The Federal Reserve Bank of New York failed to act on knowledge of the dangerous activities taking place in the JPMorgan Chase London investment office that led to a $6 billion trading loss in 2012, the Fed inspector general alleged in a report released Tuesday morning.
Concluding an investigation began two years ago, the inspector general said that the New York Fed identified risks at JPMorgan’s London investment office as early as 2008 and planned two inspections of the office, but never got around to conducting the examinations or notifying the Office of the Comptroller of the Currency, the bank regulator primarily responsible for JPMorgan, of its findings.
JPMorgan’s loss on derivatives bets made by a trader now known as the “London Whale” raised fears that regulators had not sufficiently learned the lessons of the 2008 financial crisis. The trades prompted a series of congressional hearings and ultimately brought about a $920 million settlement with regulators in which JPMorgan, the world’s biggest bank, acknowledged wrongdoing.

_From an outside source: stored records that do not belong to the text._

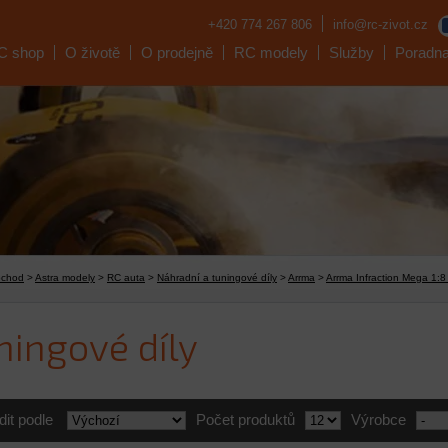
+420 774 267 806
info@rc-zivot.cz
C shop
O životě
O prodejně
RC modely
Služby
Poradn
bchod
>
Astra modely
>
RC auta
>
Náhradní a tuningové díly
>
Arrma
>
Arrma Infraction Mega 1:
ningové díly
dit podle
Počet produktů
Výrobce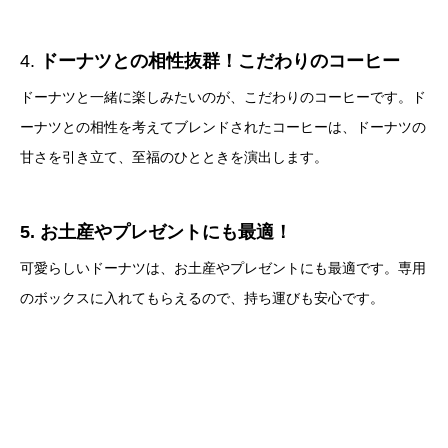
4.
ドーナツとの相性抜群！こだわりのコーヒー
ドーナツと一緒に楽しみたいのが、こだわりのコーヒーです。ド
ーナツとの相性を考えてブレンドされたコーヒーは、ドーナツの
甘さを引き立て、至福のひとときを演出します。
5. お土産やプレゼントにも最適！
可愛らしいドーナツは、お土産やプレゼントにも最適です。専用
のボックスに入れてもらえるので、持ち運びも安心です。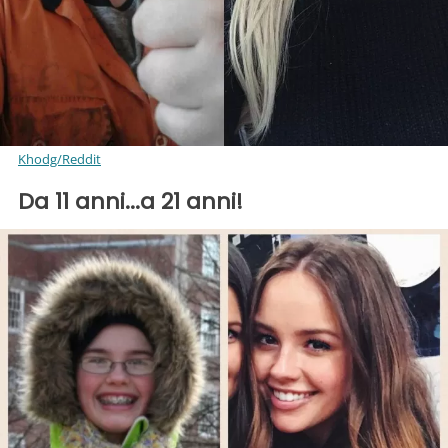
Khodg/Reddit
Da 11 anni...a 21 anni!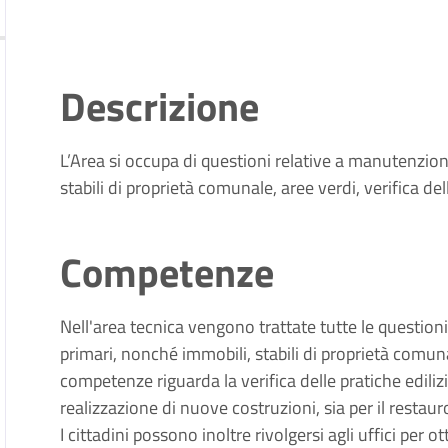
Descrizione
L’Area si occupa di questioni relative a manutenzioni
stabili di proprietà comunale, aree verdi, verifica del
Competenze
Nell'area tecnica vengono trattate tutte le questioni
primari, nonché immobili, stabili di proprietà comun
competenze riguarda la verifica delle pratiche edilizi
realizzazione di nuove costruzioni, sia per il restauro 
I cittadini possono inoltre rivolgersi agli uffici per o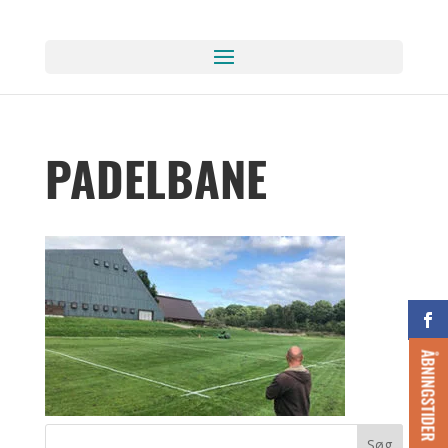
PADELBANE
ÅBNINGSTIDER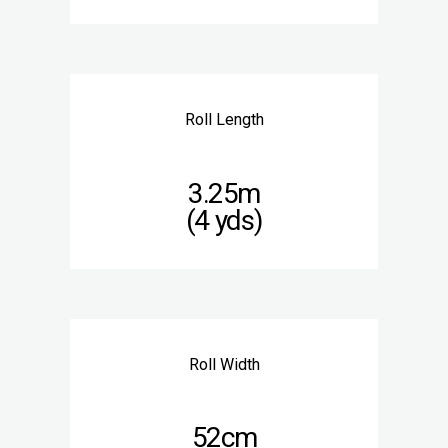
Roll Length
3.25m
(4 yds)
Roll Width
52cm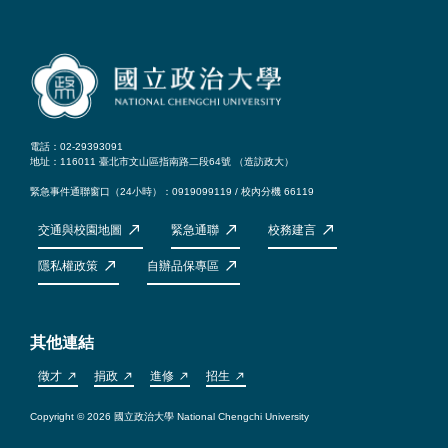
電話：02-29393091
地址：116011 臺北市文山區指南路二段64號 （
造訪政大
）
緊急事件通聯窗口（24小時）：0919099119 / 校內分機 66119
交通與校園地圖
緊急通聯
校務建言
隱私權政策
自辦品保專區
其他連結
徵才
捐政
進修
招生
Copyright © 2026 國立政治大學 National Chengchi University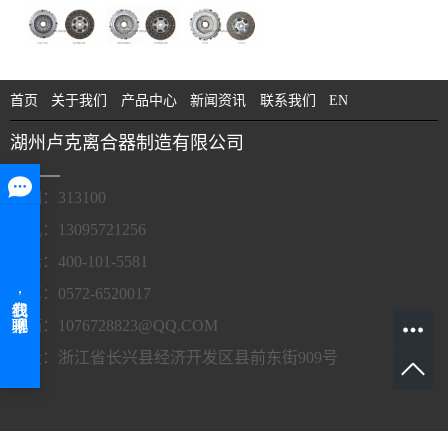
首页
关于我们
产品中心
新闻资讯
联系我们
EN
湖州卢克离合器制造有限公司
邮编：313100
手机：13095721256
电话：400-101-5581
传真：0572-6520017
邮箱：1076728823@QQ.COM
地址：浙江省长兴县经济开发区县前东街909号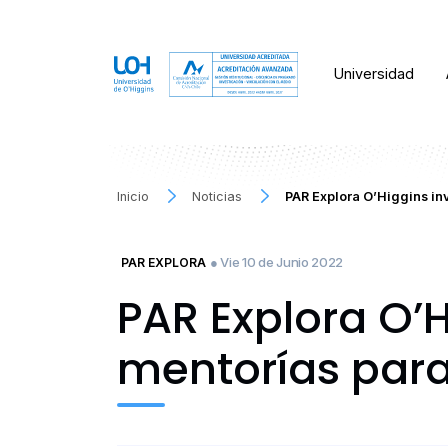
Universidad
Inicio
Noticias
PAR Explora O’Higgins inv
● Vie 10 de Junio 2022
PAR EXPLORA
PAR Explora O’H
mentorías par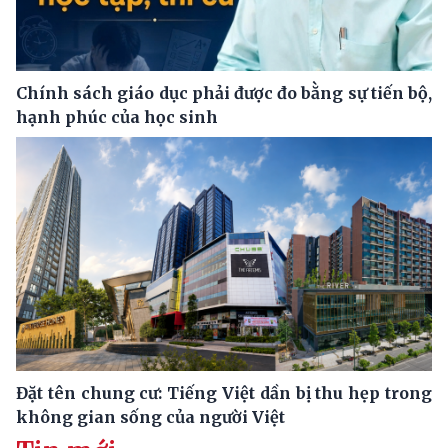
Chính sách giáo dục phải được đo bằng sự tiến bộ,
hạnh phúc của học sinh
Đặt tên chung cư: Tiếng Việt dần bị thu hẹp trong
không gian sống của người Việt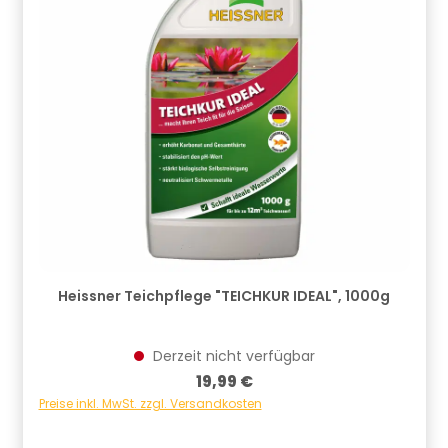
Heissner Teichpflege "TEICHKUR IDEAL", 1000g
Derzeit nicht verfügbar
Regulärer Preis:
19,99 €
Preise inkl. MwSt. zzgl. Versandkosten
Ihre E-Mail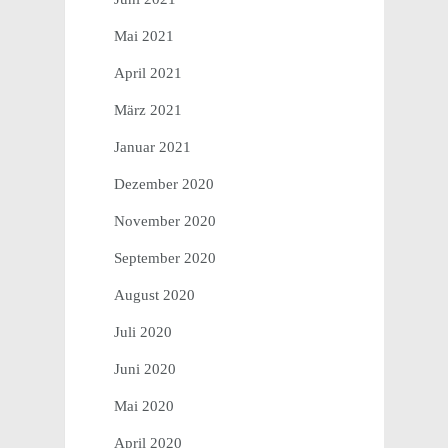
Mai 2021
April 2021
März 2021
Januar 2021
Dezember 2020
November 2020
September 2020
August 2020
Juli 2020
Juni 2020
Mai 2020
April 2020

In the summary report of its investigation released Tuesday, the Fed inspector general says that there was a “missed opportunity” for the New York Fed to notify the OCC of the risky practices going on in JPMorgan’s London investment office. The inspector general also knocked the New York Fed for failing to conduct examinations of the bank’s trading office itself because of a lack of resources, saying that its own inability to carry out the investigation “should have increased FRB New York’s urgency to initiate conversations with the OCC.”
The inspector general summary report includes 10 recommendations for the Fed to improve its supervision in the future, in part by increasing collaboration with other regulations and encouraging employees to “escalate” concerns about interagency cooperation.
The Federal Reserve Board and the New York Fed challenged parts of the inspector general’s analysis, but those objections were only included in the complete report, which was not published because it contains confidential information.